Text block ::

BEGIN

Who are your favorite authors to read? What is your favorite genre to read. Who Inspires you in your writings?
Robert B. Parker comes first, believe it or not. I write early American history – all in dialogue. In my books a grandfather tells his grandchildren the history of the colonial period in a series of story times. The simplicity of Parker’s dialogue has taught me to pare down the conversation.

Milton Erickson helped me to understand better how human emotions work. I am after feelings, as much as the transmission of history. By the middle grades, grandchildren have started to turn their attention away from their grandparents, and parents, for that matter. I aim to provide the means by which grandparents and parents can strengthen the bonds.

David McCullough and Ron Chernow are historians who have modeled good story telling for me. They weave thoroughly researched events into tableaus that speak to the human spirit. And, they provide as neutral a treatment of the times as any, without trying to promote some agenda.

Tell us a little about your latest book?
I wrote American Amazons: Colonial Women Who Changed History because women achieved great things during the Colonial American period but weren’t being recognized. In researching my last book, Pilgrims To Patriots, I came upon stories of such women and I included some of those in that book. But, there were others and, the more I researched, the more I found. I had to tell their stories.

Some of these women are familiar to us, including Martha Washington and Abigail Adams, but there are far more who rarely get recognition outside of the small circle of women’s historians, and not even then with several. Did you know that Deborah Sampson fought in the Continental Army on the front lines…for three years? Abigail Minis? A businesswoman. Mary Crouch? A newspaper publisher. Elizabeth Key? A slave who sued for her freedom and … (I’ll let you see for yourself). They’re not exactly household names, but their stories all deserved to be told. To me, they’re all American Amazons.

Although some of the research for American Amazons came out of Pilgrims To Patriots, the bulk of it took another year. The first draft took four months to write, then another eight months to rewrite, rewrite again from my editor’s comments, polish up from my Beta readers’ comments, print, and proof. So, altogether two years. It was a labor of love.

END

What you need to do ::
- a) Reproduce a passage from the author interview word for word, starting at "Tell us a little" and stopping after "tell their stories.".
- b) Answer these questions using the author interview:
(i) Whose dialogue taught the author to pare down conversation?
(ii) For how long did Deborah Sampson fight in the Continental Army?
(iii) How long did the first draft of American Amazons take to write?

(Dataset items)

BEGIN

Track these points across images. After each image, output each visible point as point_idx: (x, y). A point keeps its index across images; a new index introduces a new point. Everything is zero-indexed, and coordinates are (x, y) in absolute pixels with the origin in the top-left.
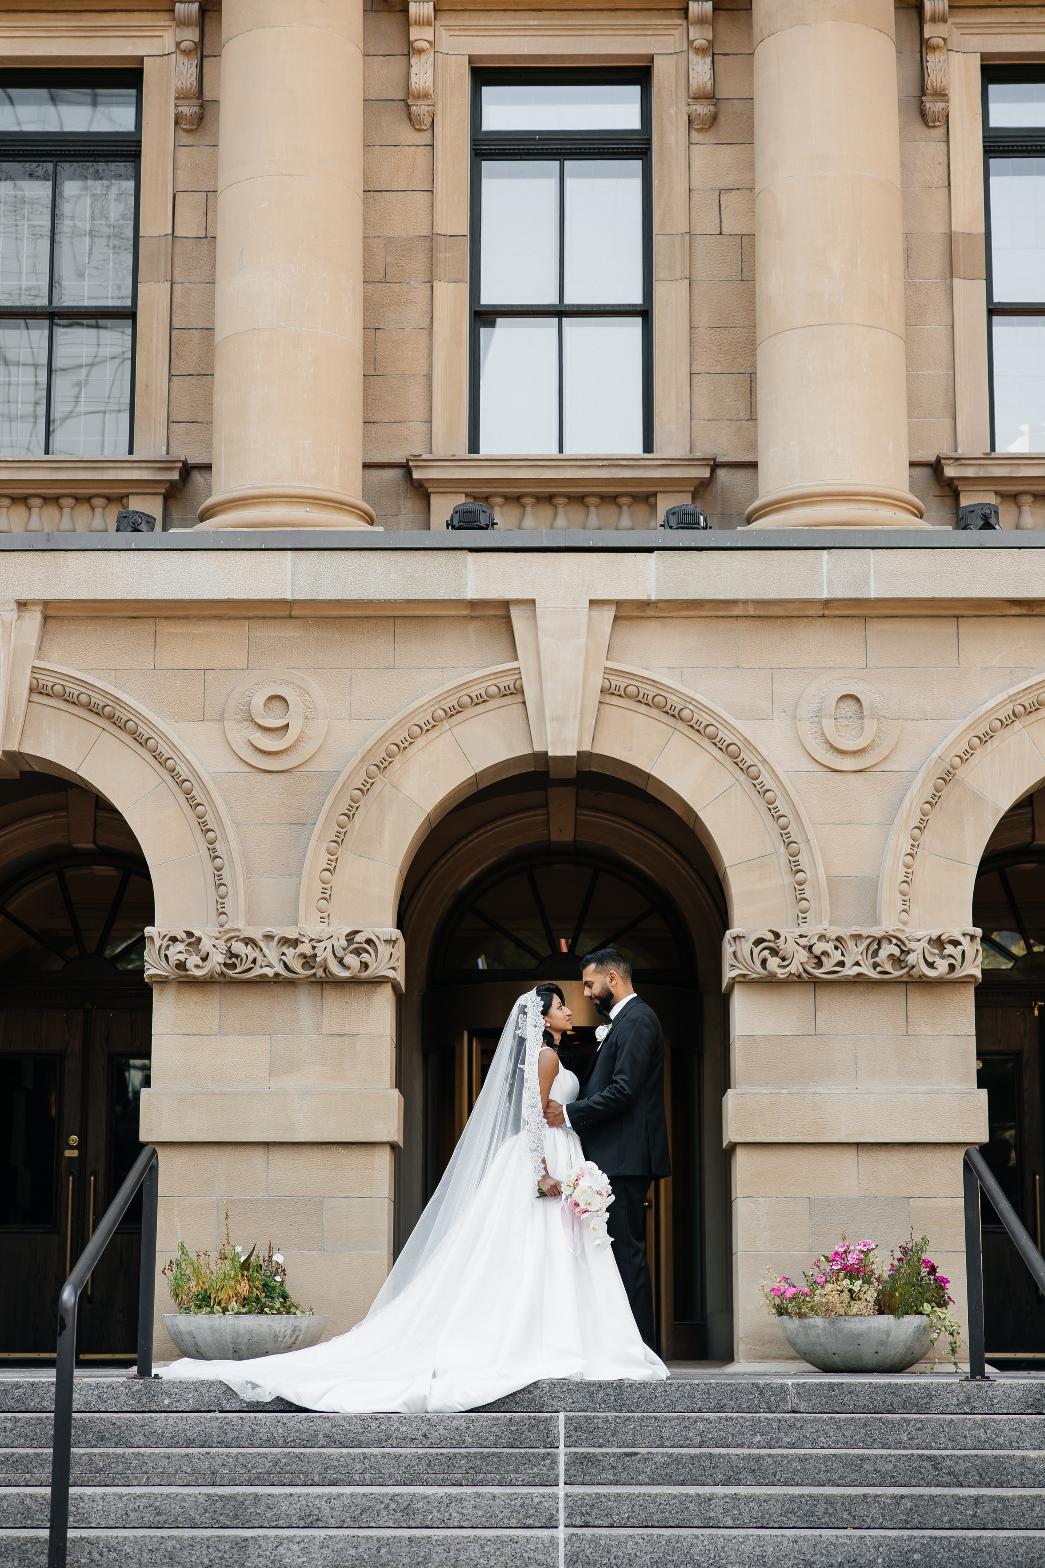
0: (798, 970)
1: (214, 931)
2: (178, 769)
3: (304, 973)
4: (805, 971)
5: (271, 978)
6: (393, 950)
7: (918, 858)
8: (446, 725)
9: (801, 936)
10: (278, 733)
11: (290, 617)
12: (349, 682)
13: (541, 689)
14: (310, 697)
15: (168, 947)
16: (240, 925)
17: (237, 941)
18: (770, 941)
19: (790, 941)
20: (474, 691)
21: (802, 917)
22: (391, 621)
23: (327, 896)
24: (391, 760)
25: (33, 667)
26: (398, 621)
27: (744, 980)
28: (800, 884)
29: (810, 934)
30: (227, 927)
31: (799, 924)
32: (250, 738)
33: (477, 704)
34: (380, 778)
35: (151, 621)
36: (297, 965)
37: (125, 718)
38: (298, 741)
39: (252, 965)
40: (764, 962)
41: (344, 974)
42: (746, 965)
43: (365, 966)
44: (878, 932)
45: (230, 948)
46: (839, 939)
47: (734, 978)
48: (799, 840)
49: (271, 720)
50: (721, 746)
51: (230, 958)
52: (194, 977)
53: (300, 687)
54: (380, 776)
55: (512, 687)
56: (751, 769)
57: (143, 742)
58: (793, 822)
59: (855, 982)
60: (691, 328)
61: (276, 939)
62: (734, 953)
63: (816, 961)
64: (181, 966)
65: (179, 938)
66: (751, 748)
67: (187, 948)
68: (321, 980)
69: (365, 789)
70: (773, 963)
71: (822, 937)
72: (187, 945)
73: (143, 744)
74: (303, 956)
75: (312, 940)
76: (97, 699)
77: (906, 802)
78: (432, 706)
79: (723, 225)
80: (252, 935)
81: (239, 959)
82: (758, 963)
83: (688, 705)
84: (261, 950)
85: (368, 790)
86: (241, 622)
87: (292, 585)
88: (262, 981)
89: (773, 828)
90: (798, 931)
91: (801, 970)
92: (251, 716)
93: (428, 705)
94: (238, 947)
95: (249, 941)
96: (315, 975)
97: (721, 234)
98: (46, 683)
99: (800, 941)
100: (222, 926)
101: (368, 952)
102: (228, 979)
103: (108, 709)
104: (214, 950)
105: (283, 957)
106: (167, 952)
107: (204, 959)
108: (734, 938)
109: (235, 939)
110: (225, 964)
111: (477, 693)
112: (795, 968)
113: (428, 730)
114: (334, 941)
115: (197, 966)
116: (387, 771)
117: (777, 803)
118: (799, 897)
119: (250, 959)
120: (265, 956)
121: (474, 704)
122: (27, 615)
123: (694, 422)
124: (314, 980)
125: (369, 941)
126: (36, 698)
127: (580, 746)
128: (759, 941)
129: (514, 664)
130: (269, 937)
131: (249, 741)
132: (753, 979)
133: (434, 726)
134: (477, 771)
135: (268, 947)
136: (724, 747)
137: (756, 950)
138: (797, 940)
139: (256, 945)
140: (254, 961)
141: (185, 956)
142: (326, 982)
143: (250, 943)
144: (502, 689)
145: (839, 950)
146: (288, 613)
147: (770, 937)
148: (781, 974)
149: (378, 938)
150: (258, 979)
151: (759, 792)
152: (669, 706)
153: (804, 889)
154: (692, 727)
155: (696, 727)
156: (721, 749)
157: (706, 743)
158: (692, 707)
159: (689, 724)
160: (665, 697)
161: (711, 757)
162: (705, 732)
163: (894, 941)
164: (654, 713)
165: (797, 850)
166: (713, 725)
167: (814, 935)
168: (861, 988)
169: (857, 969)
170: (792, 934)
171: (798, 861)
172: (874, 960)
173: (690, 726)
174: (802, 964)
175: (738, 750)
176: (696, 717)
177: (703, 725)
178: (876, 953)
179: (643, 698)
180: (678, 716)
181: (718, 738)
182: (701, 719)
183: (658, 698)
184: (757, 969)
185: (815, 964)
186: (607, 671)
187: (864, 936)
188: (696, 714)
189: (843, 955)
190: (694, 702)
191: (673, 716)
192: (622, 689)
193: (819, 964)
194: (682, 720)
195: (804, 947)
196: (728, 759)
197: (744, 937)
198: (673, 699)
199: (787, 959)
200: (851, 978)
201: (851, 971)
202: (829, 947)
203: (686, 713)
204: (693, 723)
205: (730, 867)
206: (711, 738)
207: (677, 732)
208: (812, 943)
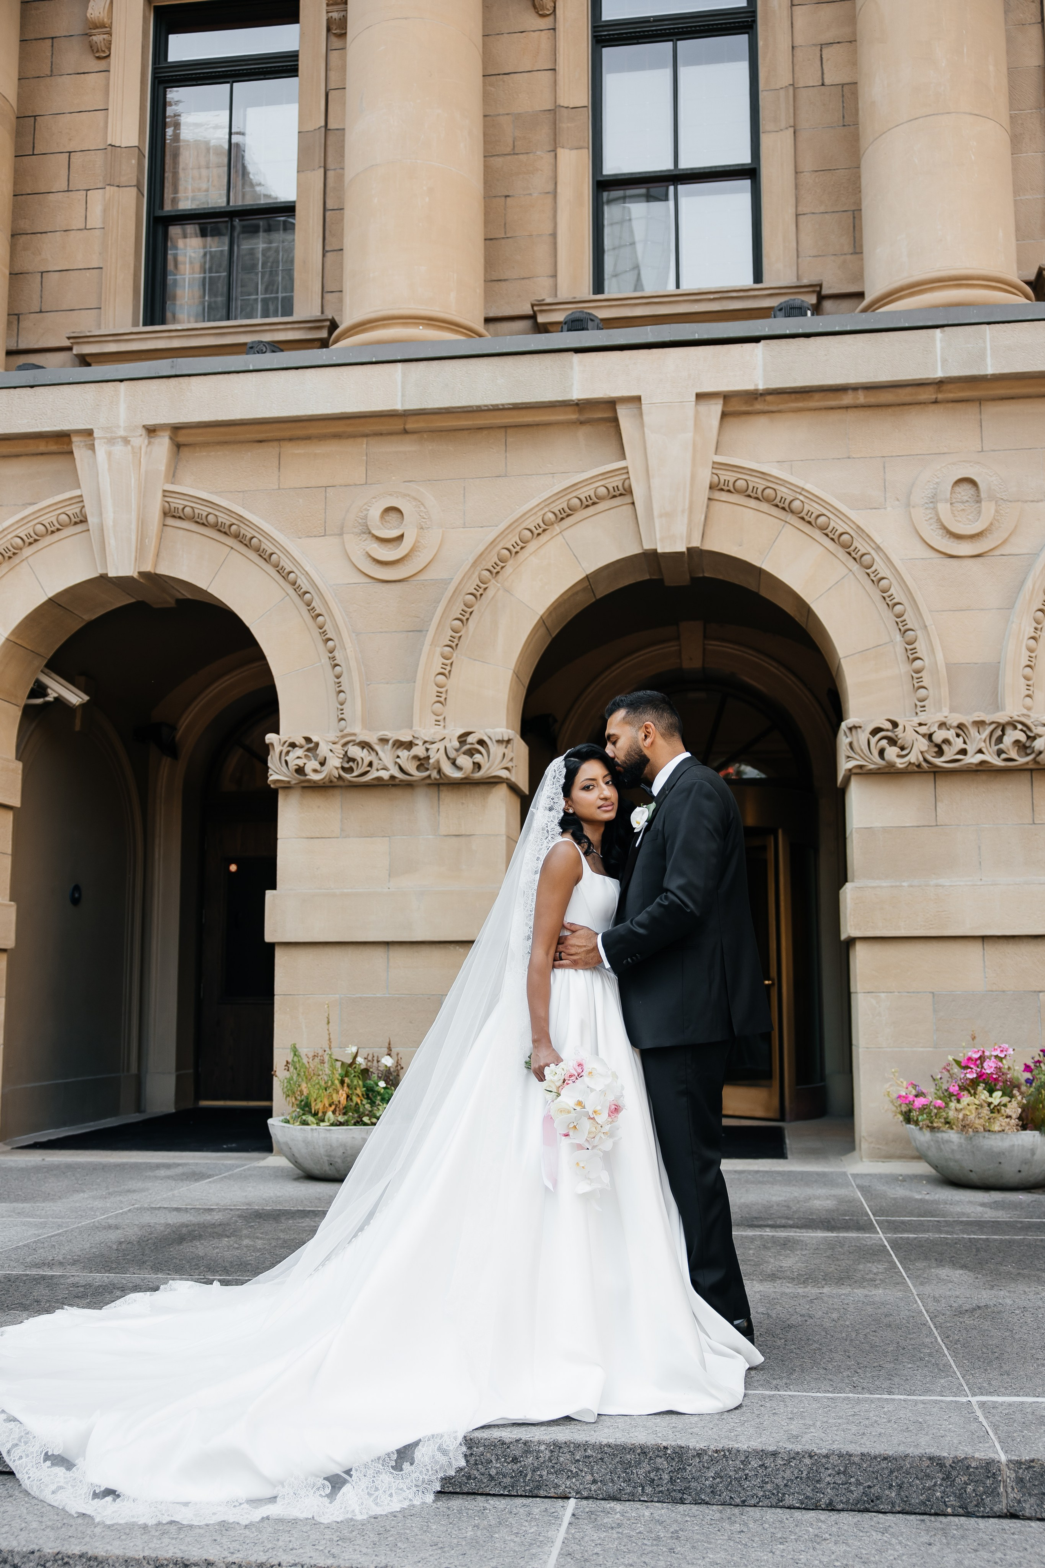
0: (918, 759)
1: (332, 736)
2: (299, 582)
3: (418, 775)
4: (925, 760)
5: (388, 780)
6: (506, 751)
7: (1041, 641)
8: (557, 528)
9: (920, 724)
10: (395, 544)
11: (406, 432)
12: (462, 492)
13: (649, 487)
14: (425, 507)
15: (288, 753)
16: (357, 730)
17: (354, 745)
18: (887, 730)
19: (909, 730)
20: (584, 493)
21: (921, 705)
22: (503, 430)
23: (442, 699)
24: (503, 564)
25: (164, 491)
26: (509, 431)
27: (862, 772)
28: (918, 672)
29: (929, 722)
30: (345, 732)
31: (917, 713)
32: (367, 549)
33: (587, 506)
34: (494, 584)
35: (276, 444)
36: (411, 768)
37: (249, 536)
38: (413, 550)
39: (369, 769)
40: (882, 752)
41: (457, 775)
42: (863, 755)
43: (478, 766)
44: (1002, 717)
45: (346, 752)
46: (960, 726)
47: (850, 770)
48: (916, 627)
49: (387, 531)
50: (833, 537)
51: (348, 762)
52: (315, 782)
53: (415, 499)
54: (493, 581)
55: (620, 487)
56: (864, 557)
57: (266, 557)
58: (909, 609)
59: (977, 771)
60: (796, 173)
61: (391, 742)
62: (851, 744)
63: (936, 749)
64: (300, 770)
65: (297, 743)
66: (864, 535)
67: (306, 753)
68: (436, 782)
69: (478, 594)
70: (892, 753)
71: (942, 725)
72: (306, 751)
73: (268, 560)
74: (416, 757)
75: (425, 742)
76: (223, 518)
77: (1029, 584)
78: (542, 509)
79: (825, 76)
80: (367, 739)
81: (356, 762)
82: (876, 753)
83: (798, 496)
84: (377, 754)
85: (481, 595)
86: (359, 440)
87: (403, 396)
88: (379, 785)
89: (889, 616)
90: (917, 720)
91: (921, 759)
92: (368, 529)
93: (537, 509)
94: (355, 751)
95: (364, 745)
96: (429, 776)
97: (823, 85)
98: (177, 506)
99: (919, 729)
100: (342, 731)
101: (480, 753)
102: (346, 783)
103: (234, 527)
104: (331, 754)
105: (398, 760)
106: (287, 758)
107: (322, 764)
108: (850, 729)
109: (352, 744)
110: (343, 768)
111: (586, 494)
112: (914, 757)
113: (539, 534)
114: (445, 742)
115: (315, 771)
116: (500, 576)
117: (892, 591)
118: (916, 685)
119: (366, 762)
120: (380, 760)
121: (584, 506)
122: (156, 441)
123: (800, 260)
124: (428, 781)
125: (481, 742)
126: (170, 521)
127: (689, 542)
128: (876, 731)
129: (622, 464)
130: (384, 741)
131: (367, 553)
132: (870, 770)
133: (544, 530)
134: (588, 572)
135: (383, 751)
136: (836, 537)
137: (874, 740)
138: (916, 729)
139: (373, 749)
140: (370, 764)
141: (304, 761)
142: (443, 784)
143: (367, 747)
144: (611, 489)
145: (961, 738)
146: (402, 427)
147: (888, 726)
148: (901, 764)
149: (490, 738)
150: (375, 782)
151: (873, 581)
152: (779, 498)
153: (921, 677)
154: (803, 519)
155: (807, 518)
156: (832, 539)
157: (817, 534)
158: (801, 498)
159: (799, 515)
160: (775, 490)
161: (823, 548)
162: (816, 523)
163: (1020, 726)
164: (764, 506)
165: (914, 637)
166: (824, 515)
167: (934, 723)
168: (984, 777)
169: (980, 757)
170: (910, 723)
171: (915, 649)
172: (997, 747)
173: (800, 518)
174: (922, 753)
175: (851, 539)
176: (807, 507)
177: (814, 516)
178: (1000, 740)
179: (752, 492)
180: (787, 509)
181: (830, 528)
182: (812, 510)
183: (768, 491)
184: (874, 760)
185: (935, 752)
186: (715, 466)
187: (987, 722)
188: (805, 504)
189: (965, 742)
190: (803, 493)
191: (783, 509)
192: (731, 484)
193: (940, 752)
194: (792, 512)
195: (924, 736)
196: (840, 549)
197: (860, 727)
198: (783, 491)
199: (907, 748)
200: (973, 766)
201: (973, 759)
202: (950, 734)
203: (796, 505)
204: (803, 514)
205: (845, 657)
206: (823, 529)
207: (787, 525)
208: (932, 731)
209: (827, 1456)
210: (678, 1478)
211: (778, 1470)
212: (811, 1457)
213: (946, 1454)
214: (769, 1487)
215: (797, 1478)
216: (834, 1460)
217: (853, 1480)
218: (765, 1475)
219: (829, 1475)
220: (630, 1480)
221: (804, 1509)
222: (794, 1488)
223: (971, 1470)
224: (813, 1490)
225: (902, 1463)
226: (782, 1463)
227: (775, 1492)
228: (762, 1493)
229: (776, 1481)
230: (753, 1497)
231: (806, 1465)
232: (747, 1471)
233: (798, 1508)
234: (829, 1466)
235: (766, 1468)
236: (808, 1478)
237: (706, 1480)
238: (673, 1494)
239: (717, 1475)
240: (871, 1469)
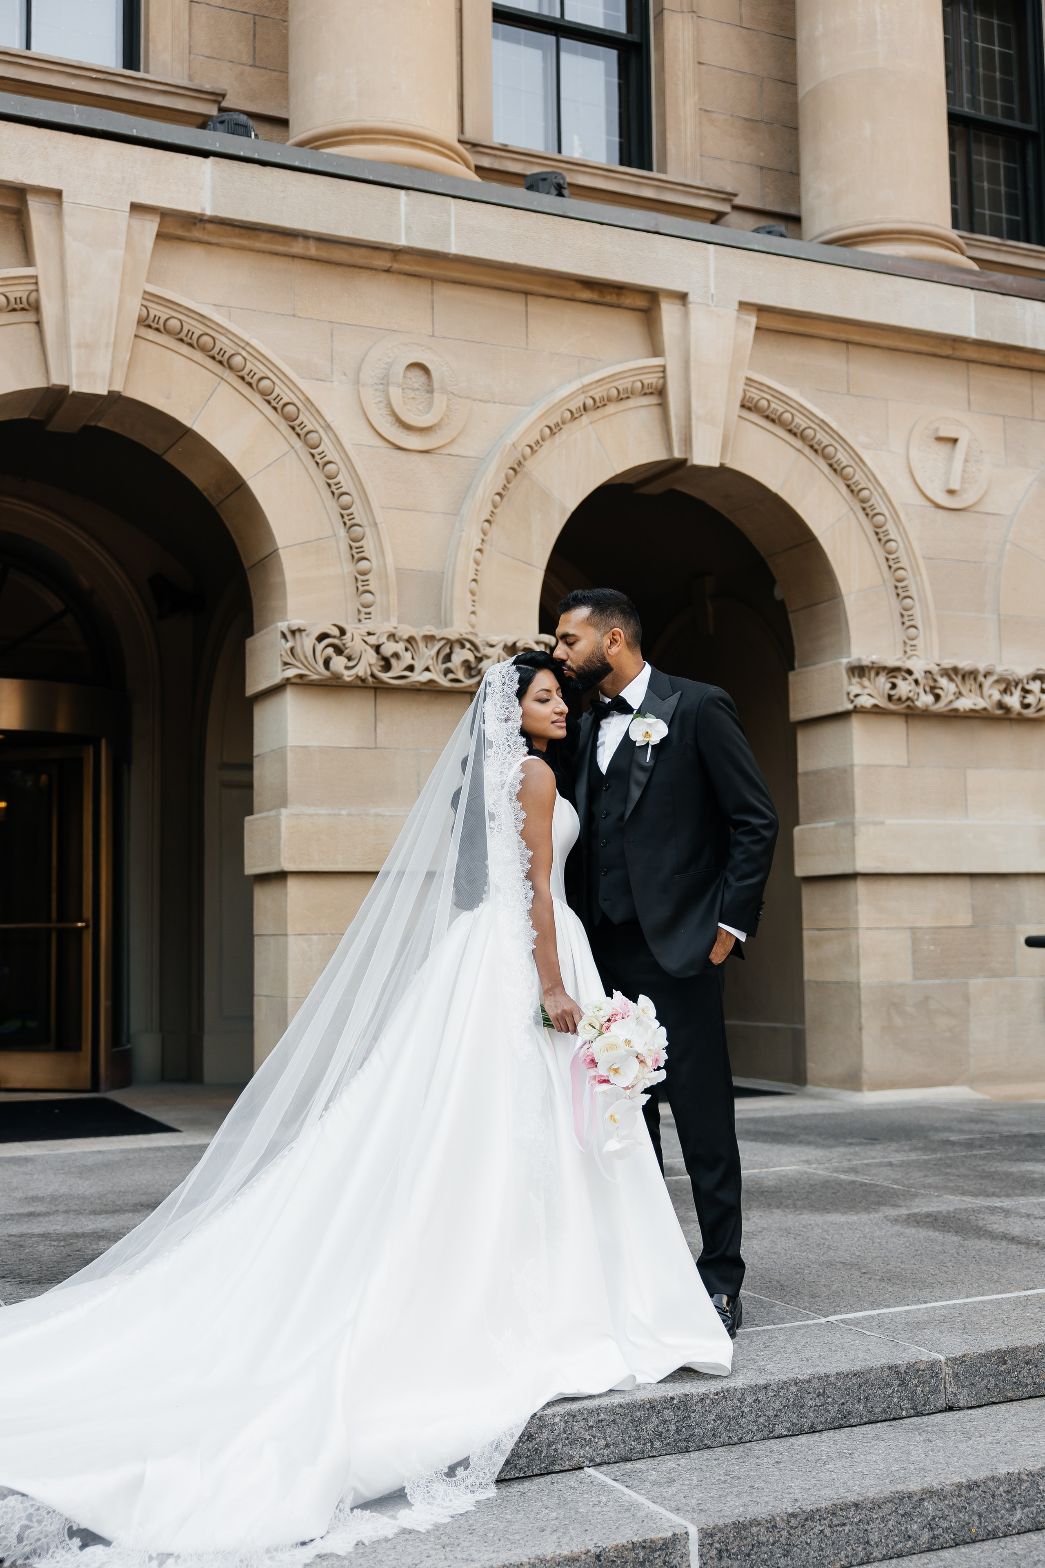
4: (373, 675)
7: (485, 554)
9: (369, 634)
18: (334, 637)
19: (357, 639)
21: (364, 612)
27: (299, 682)
28: (362, 573)
29: (378, 632)
31: (360, 620)
40: (327, 663)
42: (306, 663)
44: (449, 634)
46: (411, 640)
47: (288, 679)
48: (364, 522)
50: (276, 405)
55: (24, 300)
56: (310, 435)
58: (357, 501)
59: (420, 690)
62: (292, 649)
63: (382, 663)
66: (313, 411)
70: (339, 663)
71: (392, 636)
77: (478, 492)
82: (321, 662)
83: (240, 351)
89: (333, 507)
90: (364, 628)
91: (369, 673)
99: (367, 639)
108: (293, 632)
112: (361, 670)
117: (339, 478)
118: (361, 589)
127: (111, 384)
128: (322, 637)
132: (312, 681)
136: (279, 406)
137: (318, 647)
138: (366, 639)
145: (409, 652)
147: (336, 632)
148: (349, 676)
151: (317, 463)
152: (217, 349)
153: (367, 581)
154: (243, 378)
155: (248, 379)
156: (275, 408)
157: (257, 399)
158: (244, 353)
159: (240, 374)
160: (213, 338)
161: (262, 417)
162: (257, 386)
163: (468, 645)
164: (198, 356)
165: (362, 534)
166: (268, 378)
167: (383, 633)
168: (424, 697)
169: (426, 677)
170: (359, 631)
171: (362, 547)
172: (444, 666)
173: (239, 376)
174: (370, 665)
175: (297, 411)
176: (249, 366)
177: (256, 377)
178: (448, 658)
179: (186, 336)
180: (225, 363)
181: (274, 395)
182: (255, 370)
183: (205, 339)
184: (319, 670)
185: (381, 666)
186: (146, 297)
187: (438, 637)
188: (248, 363)
189: (413, 658)
190: (248, 348)
191: (221, 362)
192: (162, 322)
193: (387, 667)
194: (231, 368)
195: (372, 646)
196: (283, 421)
197: (304, 630)
198: (223, 342)
199: (353, 659)
200: (418, 685)
201: (419, 677)
202: (399, 647)
203: (237, 361)
204: (244, 373)
205: (284, 548)
206: (265, 394)
207: (223, 382)
208: (381, 642)
209: (809, 1381)
210: (684, 1427)
211: (769, 1402)
212: (796, 1384)
213: (900, 1362)
214: (762, 1420)
215: (785, 1406)
216: (815, 1384)
217: (830, 1400)
218: (758, 1409)
219: (811, 1399)
220: (640, 1438)
221: (791, 1436)
222: (783, 1417)
223: (920, 1373)
224: (798, 1416)
225: (868, 1376)
226: (772, 1394)
227: (766, 1424)
228: (756, 1428)
229: (767, 1413)
230: (748, 1433)
231: (792, 1393)
232: (743, 1409)
233: (786, 1436)
234: (811, 1390)
235: (759, 1402)
236: (794, 1405)
237: (708, 1423)
238: (680, 1443)
239: (719, 1417)
240: (844, 1387)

END

Task results ::
- a)
Tell us a little about your latest book?
I wrote American Amazons: Colonial Women Who Changed History because women achieved great things during the Colonial American period but weren’t being recognized. In researching my last book, Pilgrims To Patriots, I came upon stories of such women and I included some of those in that book. But, there were others and, the more I researched, the more I found. I had to tell their stories.

- b)
(i) Robert B. Parker
(ii) Three years
(iii) Four months